Le reliquat de cette dette reste cependant substantiel, puisqu'il représentait en 2001 près de 60 % du PIB, soit 1,147 milliard de dollars en valeur nette actualisée.

La Banque Mondiale apporte, quant à elle, de 100 à 200 millions de dollars par an, auxquels s'ajoute un crédit d'appui à la réduction de la pauvreté (Poverty Reduction Support Credit) qui comporte trois crédits d'ajustement, d'un montant unitaire de 150 millions de dollars. Ces crédits ont été versés respectivement en 2001 et 2002, la date du dernier versement n'ayant pas encore été déterminée.

L'Union européenne constitue, avec le 9ème Fonds européen de développement, le deuxième bailleur de fonds de l'Ouganda. Son appui privilégie le développement des infrastructures routières et ferroviaires.

Au regard des sommes ainsi dégagées, l'aide bilatérale française peut sembler modeste, mais elle doit être évaluée au regard de la traditionnelle discrétion de notre pays dans cette zone d'Afrique orientale.
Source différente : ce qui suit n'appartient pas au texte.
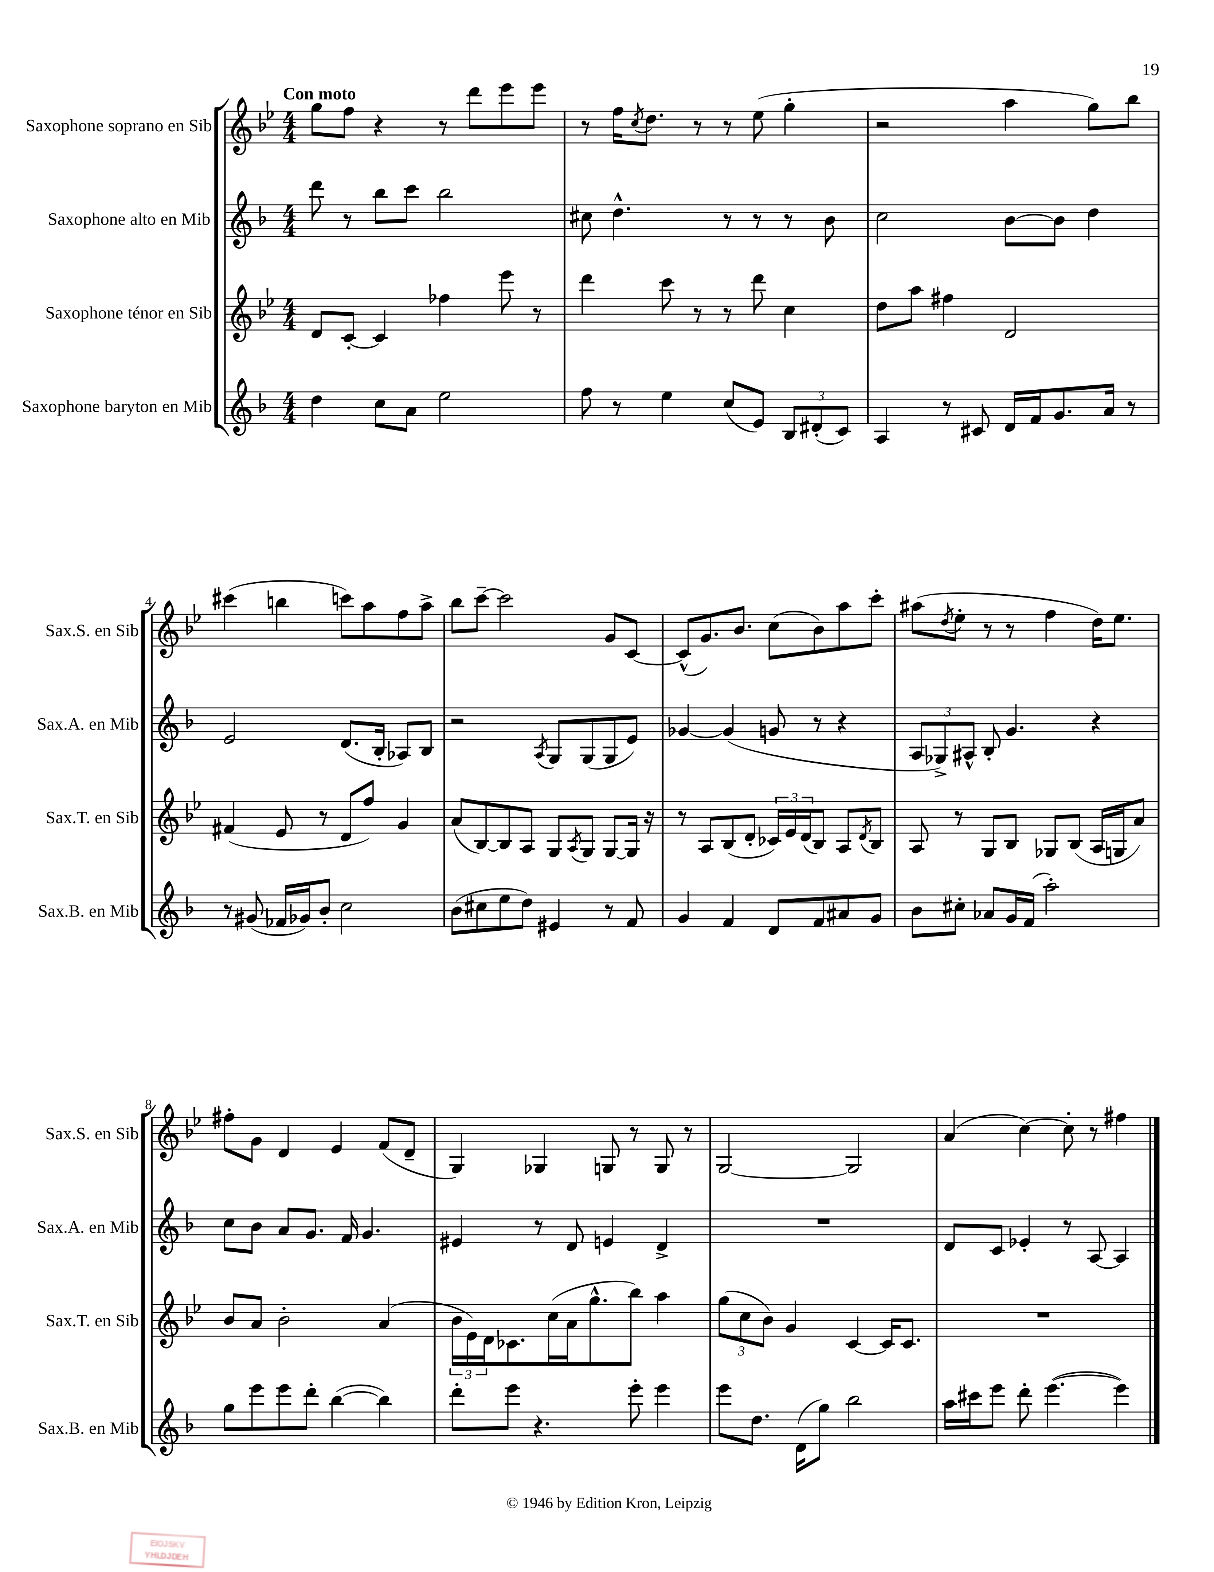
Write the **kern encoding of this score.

**kern	**kern	**kern	**kern
*part4	*part3	*part2	*part1
*staff4	*staff3	*staff2	*staff1
*I"Saxophone baryton en Mib	*I"Saxophone ténor en Sib	*I"Saxophone alto en Mib	*I"Saxophone soprano en Sib
*I'Sax.B. en Mib	*I'Sax.T. en Sib	*I'Sax.A. en Mib	*I'Sax.S. en Sib
*clefG2	*clefG2	*clefG2	*clefG2
*k[b-]	*k[b-e-]	*k[b-]	*k[b-e-]
*M4/4	*M4/4	*M4/4	*M4/4
=1	=1	=1	=1
!	!	!	!LO:TX:a:B:t=Con moto
4dd\	8d/L	8ddd\	8gg\L
.	[8c'/J	8r	8ff\J
8cc\L	4c/]	8bb-\L	4r
8a\J	.	8ccc\J	.
2ee\	4ff-X\	2bb-\	8r
.	.	.	8ddd\L
.	8eee-\	.	8eee-\
.	8r	.	8eee-\J
=2	=2	=2	=2
8ff\	4ddd\	8cc#X\	8r
8r	.	4.dd^^\	16ff\KL
.	.	.	8qcc/
.	.	.	8.dd\J
4ee\	8ccc\	.	.
.	8r	.	8r
(8cc/L	8r	8r	8r
8e/J)	8ddd\	8r	(8ee-\
12B-/L	4cc\	8r	4gg'\
(12d#X'/	.	.	.
.	.	8b-\	.
12c/J)	.	.	.
=3	=3	=3	=3
4A/	8dd\L	2cc\	2r
.	8aa\J	.	.
8r	4ff#X\	.	.
8c#X/	.	.	.
16d/LL	2d/	[8b-\L	4aa\
16f/J	.	.	.
8.g/	.	8b-\J]	.
.	.	4dd\	8gg\L)
16a/Jk	.	.	.
8r	.	.	8bb-\J
!!LO:LB:g=z
=4	=4	=4	=4
8r	(4f#X/	2e/	(4ccc#X\
(8g#X/	.	.	.
16f-X/LL	8e-/	.	4bbn\
16g-X/J)	.	.	.
8b-'/J	8r	.	.
2cc\	8d/L	(8.d/L	8cccn\L)
.	8ff/J)	.	8aa\
.	.	16B-'/Jk	.
.	4g/	8A-X/L)	8ff\
.	.	8B-/J	8aa^\J
=5	=5	=5	=5
(8b-\L	(8a/L	2r	8bb-\L
8cc#X\	[8B-/)	.	[8ccc~\J
8ee\	8B-/]	.	2ccc\]
8dd\J)	8A/J	.	.
.	.	8qA/	.
4e#X/	8G/L	8G/L	.
.	8qA/	.	.
.	8G/J	(8G/	.
8r	[8G/L	8G/	8g/L
8f/	16G/Jk]	8e/J)	[8c/J
.	16r	.	.
=6	=6	=6	=6
4g/	8r	[4g-X/	(8c^^/L]
.	8A/L	.	8.g/)
4f/	(8B-/	(4g-/]	.
.	.	.	8.b-/J
.	8d'/J	.	.
8d/L	24c-X/LL)	8gn/	(8cc\L
.	24e-/	.	.
.	(24d/J	.	.
8f/	8B-/J)	8r	8b-\)
8a#X/	8A/L	4r	8aa\
.	8qd/	.	.
8g/J	8B-/J	.	8ccc'\J
=7	=7	=7	=7
8b-\L	8A/	12A/L	(8aa#X\L
.	.	12G-X^/)	.
.	.	.	8qdd/
8cc#X'\J	8r	.	8ee-'\J
.	.	12A#X^^/J	.
8a-X/L	8G/L	8B-'/	8r
16g/L	8B-/J	4.g/	8r
(16f/JJ	.	.	.
2aa'\)	8G-X/L	.	4ff\
.	(8B-/J	.	.
.	16A/LL	4r	16dd\KL)
.	16Gn/J	.	8.ee-\J
.	8a/J)	.	.
!!LO:LB:g=z
=8	=8	=8	=8
8gg\L	8b-/L	8cc\L	8ff#X'\L
8eee\	8a/J	8b-\J	8g\J
8eee\	2b-'\	8a/L	4d/
8ddd'\J	.	8.g/J	.
([4bb-\	.	.	4e-/
.	.	16f/	.
.	.	4.g/	.
4bb-\])	(4a/	.	(8f/L
.	.	.	8d~/J
=9	=9	=9	=9
8ddd'\L	24b-\LL	4e#X/	4G/)
.	24e-\)	.	.
.	24d\J	.	.
8eee\J	8.c-X\	.	.
4.r	.	8r	4G-X/
.	(16cc\L	.	.
.	16a\J	8d/	.
.	8.gg^^\	.	.
.	.	4en/	8Gn/
8eee'\	8bb-\J)	.	8r
4eee\	4aa\	4d^/	8G/
.	.	.	8r
=10	=10	=10	=10
8eee\L	(12gg\L	1r	[2G/
.	12cc\	.	.
8.dd\J	.	.	.
.	12b-\J)	.	.
.	4g/	.	.
(16d\KL	.	.	.
8gg\J)	.	.	.
2bb-\	[4c/	.	2G/]
.	16c/KL]	.	.
.	8.c/J	.	.
=11	=11	=11	=11
16aa\LL	1r	8d/L	(4a/
16ccc#X\J	.	.	.
8eee\J	.	8c/J	.
8ddd'\	.	4e-X'/	[4cc\)
([4.eee\	.	.	.
.	.	8r	8cc'\]
.	.	[8A/	8r
4eee\])	.	4A/]	4ff#X\
==	==	==	==
*-	*-	*-	*-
Cette aide bénéficie à l'éducation (220.000 euros pour l'enseignement du français), à l'agriculture (1,2 millions d'euros en 2002 pour l'amélioration de la filière laitière), et à la santé (lutte contre le Sida, amélioration de l'eau potable).

L'ensemble des bailleurs de fonds, et notamment le FMI et la Banque mondiale, ont assorti leurs aides d'orientations économiques libérales, tenant notamment à l'extension des privatisations et à la restructuration du secteur bancaire. Cet ajustement structurel a produit certains résultats positifs, comme la maîtrise de l'inflation (5 % par an depuis 2001), une croissance retrouvée (6 % depuis 2001), et une réduction de 55 % à 35 %, de 1992 à 2000, de la part de la population vivant en dessous du seuil de pauvreté (moins de 1 dollar par jour). Cependant, les investissements privés stagnent à 14 % du PIB, alors que les fortes contraintes imposées par l'ajustement structurel visaient à la dynamiser. Parmi les motifs avancés de cette situation figurent l'épuisement du modèle politique de « démocratie sans parti » imposé par Museveni, l'instabilité créée par les exactions commises, au nord du pays, par « l'Armée de Résistance du Seigneur », que la puissante armée ougandaise ne parvient pas à réduire, ainsi que la perspective des élections législatives et présidentielles de 2006. Celles-ci suscitent en effet des interrogations sur l'ouverture au multipartisme promise par le Président, qui requiert une révision constitutionnelle. Cette révision pourrait être également l'occasion de supprimer la restriction à deux mandats consécutifs du pouvoir présidentiel, et permettre ainsi au Président Museveni de se présenter une nouvelle fois, comme le redoutent ses opposants.

* 1 Présidence d'Idi Amin Dada : 1971-1979.